Your assignment:
This task requires every entry to be set down again exactly.
[Opening Exercise data section]
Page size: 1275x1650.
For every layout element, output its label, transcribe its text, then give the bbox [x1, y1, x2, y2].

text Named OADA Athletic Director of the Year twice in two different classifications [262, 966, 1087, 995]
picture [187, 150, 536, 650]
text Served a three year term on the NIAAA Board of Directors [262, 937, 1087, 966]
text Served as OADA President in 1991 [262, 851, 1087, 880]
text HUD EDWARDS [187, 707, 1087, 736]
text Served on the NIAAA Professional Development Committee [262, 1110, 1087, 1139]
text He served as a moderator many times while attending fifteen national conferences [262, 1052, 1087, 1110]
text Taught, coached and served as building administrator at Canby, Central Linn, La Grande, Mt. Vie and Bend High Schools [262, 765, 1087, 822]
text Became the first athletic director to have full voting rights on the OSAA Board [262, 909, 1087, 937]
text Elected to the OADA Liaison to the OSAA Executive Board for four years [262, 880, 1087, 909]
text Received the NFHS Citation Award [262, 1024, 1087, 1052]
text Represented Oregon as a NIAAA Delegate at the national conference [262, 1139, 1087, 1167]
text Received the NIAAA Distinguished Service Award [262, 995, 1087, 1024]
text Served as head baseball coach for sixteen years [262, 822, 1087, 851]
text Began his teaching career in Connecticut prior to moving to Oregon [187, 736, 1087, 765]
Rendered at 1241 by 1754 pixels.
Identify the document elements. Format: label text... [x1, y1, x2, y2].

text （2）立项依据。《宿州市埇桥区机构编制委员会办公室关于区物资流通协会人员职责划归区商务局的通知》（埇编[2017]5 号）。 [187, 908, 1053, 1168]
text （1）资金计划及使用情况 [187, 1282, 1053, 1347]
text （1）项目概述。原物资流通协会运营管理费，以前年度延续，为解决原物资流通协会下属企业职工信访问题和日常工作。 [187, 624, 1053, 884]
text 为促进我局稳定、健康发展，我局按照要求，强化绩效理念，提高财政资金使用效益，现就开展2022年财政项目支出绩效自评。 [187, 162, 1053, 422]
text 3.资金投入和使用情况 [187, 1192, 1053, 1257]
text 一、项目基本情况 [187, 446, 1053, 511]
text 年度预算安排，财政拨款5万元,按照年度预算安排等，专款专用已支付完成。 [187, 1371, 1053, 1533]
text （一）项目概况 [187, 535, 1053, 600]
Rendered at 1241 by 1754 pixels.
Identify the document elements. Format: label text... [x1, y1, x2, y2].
[Closing Exercise data section]
Result of the exercise:
Page size: 1275x1650.
For every layout element, output its label, transcribe its text, then give the bbox [x1, y1, x2, y2].

text Named OADA Athletic Director of the Year twice in two different classifications [262, 966, 1087, 995]
picture [187, 150, 536, 650]
text Served a three year term on the NIAAA Board of Directors [262, 937, 1087, 966]
text Served as OADA President in 1991 [262, 851, 1087, 880]
text HUD EDWARDS [187, 707, 1087, 736]
text Served on the NIAAA Professional Development Committee [262, 1110, 1087, 1139]
text He served as a moderator many times while attending fifteen national conferences [262, 1052, 1087, 1110]
text Taught, coached and served as building administrator at Canby, Central Linn, La Grande, Mt. Vie and Bend High Schools [262, 765, 1087, 822]
text Became the first athletic director to have full voting rights on the OSAA Board [262, 909, 1087, 937]
text Elected to the OADA Liaison to the OSAA Executive Board for four years [262, 880, 1087, 909]
text Received the NFHS Citation Award [262, 1024, 1087, 1052]
text Represented Oregon as a NIAAA Delegate at the national conference [262, 1139, 1087, 1167]
text Received the NIAAA Distinguished Service Award [262, 995, 1087, 1024]
text Served as head baseball coach for sixteen years [262, 822, 1087, 851]
text Began his teaching career in Connecticut prior to moving to Oregon [187, 736, 1087, 765]
Rendered at 1241 by 1754 pixels.
Identify the document elements. Format: label text... [x1, y1, x2, y2].

text （2）立项依据。《宿州市埇桥区机构编制委员会办公室关于区物资流通协会人员职责划归区商务局的通知》（埇编[2017]5 号）。 [187, 908, 1053, 1168]
text （1）资金计划及使用情况 [187, 1282, 1053, 1347]
text （1）项目概述。原物资流通协会运营管理费，以前年度延续，为解决原物资流通协会下属企业职工信访问题和日常工作。 [187, 624, 1053, 884]
text 为促进我局稳定、健康发展，我局按照要求，强化绩效理念，提高财政资金使用效益，现就开展2022年财政项目支出绩效自评。 [187, 162, 1053, 422]
text 3.资金投入和使用情况 [187, 1192, 1053, 1257]
text 一、项目基本情况 [187, 446, 1053, 511]
text 年度预算安排，财政拨款5万元,按照年度预算安排等，专款专用已支付完成。 [187, 1371, 1053, 1533]
text （一）项目概况 [187, 535, 1053, 600]
Rendered at 1241 by 1754 pixels.
Identify the document elements. Format: label text... [x1, y1, x2, y2].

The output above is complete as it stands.